Maybe you can't blame the clean athletes for fighting back. The overwhelming majority of athletes at this Games are clean, here through the same combination of talent, training and dedication that has always carried champions on.
And yet so regular have been the scandals, so familiar the litany of cheats given second chances, that every great performance is now subject to instant dispute on social media.
In that fog of suspicion, inelegant nationalism and unfettered rumour, innocence is lost.
Hungary's Katinka Hosszu smashes the world record by two seconds to take 400m individual medley gold. Most celebrate her triumph, others wonder how she has improved so much, aged 27, having failed to win a medal four years ago in London.

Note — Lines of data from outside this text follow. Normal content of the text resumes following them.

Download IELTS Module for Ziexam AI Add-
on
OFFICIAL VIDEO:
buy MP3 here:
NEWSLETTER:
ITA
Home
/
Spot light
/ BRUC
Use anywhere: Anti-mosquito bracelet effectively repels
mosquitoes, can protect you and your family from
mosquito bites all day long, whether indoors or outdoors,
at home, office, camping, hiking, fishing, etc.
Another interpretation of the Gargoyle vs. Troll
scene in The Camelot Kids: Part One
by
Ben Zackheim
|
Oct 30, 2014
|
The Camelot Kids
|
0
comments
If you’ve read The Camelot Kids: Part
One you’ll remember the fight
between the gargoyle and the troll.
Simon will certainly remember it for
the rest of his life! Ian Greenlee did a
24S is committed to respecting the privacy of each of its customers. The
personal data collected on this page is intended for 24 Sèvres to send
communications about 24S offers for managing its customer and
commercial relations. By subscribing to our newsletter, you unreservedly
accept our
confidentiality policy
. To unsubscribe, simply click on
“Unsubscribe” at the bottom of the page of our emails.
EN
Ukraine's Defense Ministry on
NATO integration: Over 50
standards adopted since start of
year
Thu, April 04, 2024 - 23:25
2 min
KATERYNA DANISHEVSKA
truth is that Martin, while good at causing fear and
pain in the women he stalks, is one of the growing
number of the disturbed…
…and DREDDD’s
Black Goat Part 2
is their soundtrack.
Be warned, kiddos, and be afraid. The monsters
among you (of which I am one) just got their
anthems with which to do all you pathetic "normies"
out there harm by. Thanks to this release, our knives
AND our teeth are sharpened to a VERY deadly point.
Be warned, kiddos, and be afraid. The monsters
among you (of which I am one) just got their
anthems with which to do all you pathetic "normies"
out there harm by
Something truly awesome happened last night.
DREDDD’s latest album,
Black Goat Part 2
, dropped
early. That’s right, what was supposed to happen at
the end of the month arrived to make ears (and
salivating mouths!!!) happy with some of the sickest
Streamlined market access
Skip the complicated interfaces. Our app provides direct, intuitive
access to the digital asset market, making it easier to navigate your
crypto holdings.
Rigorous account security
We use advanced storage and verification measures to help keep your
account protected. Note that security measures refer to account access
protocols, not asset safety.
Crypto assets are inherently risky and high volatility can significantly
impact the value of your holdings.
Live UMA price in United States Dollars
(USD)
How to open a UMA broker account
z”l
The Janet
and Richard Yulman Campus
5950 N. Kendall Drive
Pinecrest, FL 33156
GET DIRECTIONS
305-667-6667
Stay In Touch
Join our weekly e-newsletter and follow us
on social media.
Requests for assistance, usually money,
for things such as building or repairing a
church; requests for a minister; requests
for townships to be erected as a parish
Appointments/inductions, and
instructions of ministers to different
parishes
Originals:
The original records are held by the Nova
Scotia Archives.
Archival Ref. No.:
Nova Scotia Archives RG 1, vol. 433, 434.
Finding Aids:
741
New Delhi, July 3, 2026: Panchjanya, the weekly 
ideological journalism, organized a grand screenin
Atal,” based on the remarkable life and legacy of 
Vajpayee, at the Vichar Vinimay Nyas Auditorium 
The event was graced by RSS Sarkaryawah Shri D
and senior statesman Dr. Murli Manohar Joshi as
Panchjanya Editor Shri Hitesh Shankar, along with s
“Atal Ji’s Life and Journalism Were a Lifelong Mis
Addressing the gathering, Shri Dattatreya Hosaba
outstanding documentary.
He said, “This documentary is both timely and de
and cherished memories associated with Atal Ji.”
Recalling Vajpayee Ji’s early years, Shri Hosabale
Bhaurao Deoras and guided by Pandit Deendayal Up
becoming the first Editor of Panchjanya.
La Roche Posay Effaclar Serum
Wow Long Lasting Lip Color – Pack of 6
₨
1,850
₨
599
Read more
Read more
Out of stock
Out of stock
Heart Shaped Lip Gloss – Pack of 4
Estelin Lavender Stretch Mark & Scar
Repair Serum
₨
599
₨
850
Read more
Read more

Adam Peaty destroys the rest of the field in the 100m breaststroke by 1.56 seconds. Britain celebrates; tweets circle from other nations questioning how one young man can be so clear of so many other greats.
That selective mistrust was already there in London four years ago. Lithuania's Ruta Meilutyte won 100m breaststroke gold aged 15 and was eulogised; China's 16-year-old Ye Shiwen broke the 400 individual medley world record to a very different reaction.
Now it is swamping national borders.
And when the trust goes, the great elation of watching elite sport can leach away too.
How much of yourself to give emotionally to a golden moment when there is the nagging fear that it will be scratched from the books a few years down the line? From one athletics race alone at London 2012, the women's 1500m, six athletes have now been sanctioned for doping offences.
How much wonder to invest in a superhuman performance when it might just be too good to be true? Of the top five fastest men in 100m sprinting history, four have been banned for drugs.
Never has the need for reassurance been greater. But while the IOC has talked a good game - president Thomas Bach promised to enforce the "toughest sanctions available" after the McLaren report, its subsequent decision to hand each individual sporting federation the power to decide if Russian competitors should compete has neither bolstered former cheats like Efimova nor protected the reputations of those Russians who might be clean.
"I think it's sad that we have people who are testing positive not once but twice, and still having the opportunity to swim at these Games," says the most decorated Olympian of all time, Michael Phelps.
"It breaks my heart, and I wish somebody would do something about it."
Perhaps the storm will die away. There will be so much wonderful sport over the remaining 12 days that many will rightly be caught up in the purity of most of it once again.
You hope that all those watching, whether in the bright new arenas here or late night and bleary-eyed around the world, can rejoice in all they see. You hope.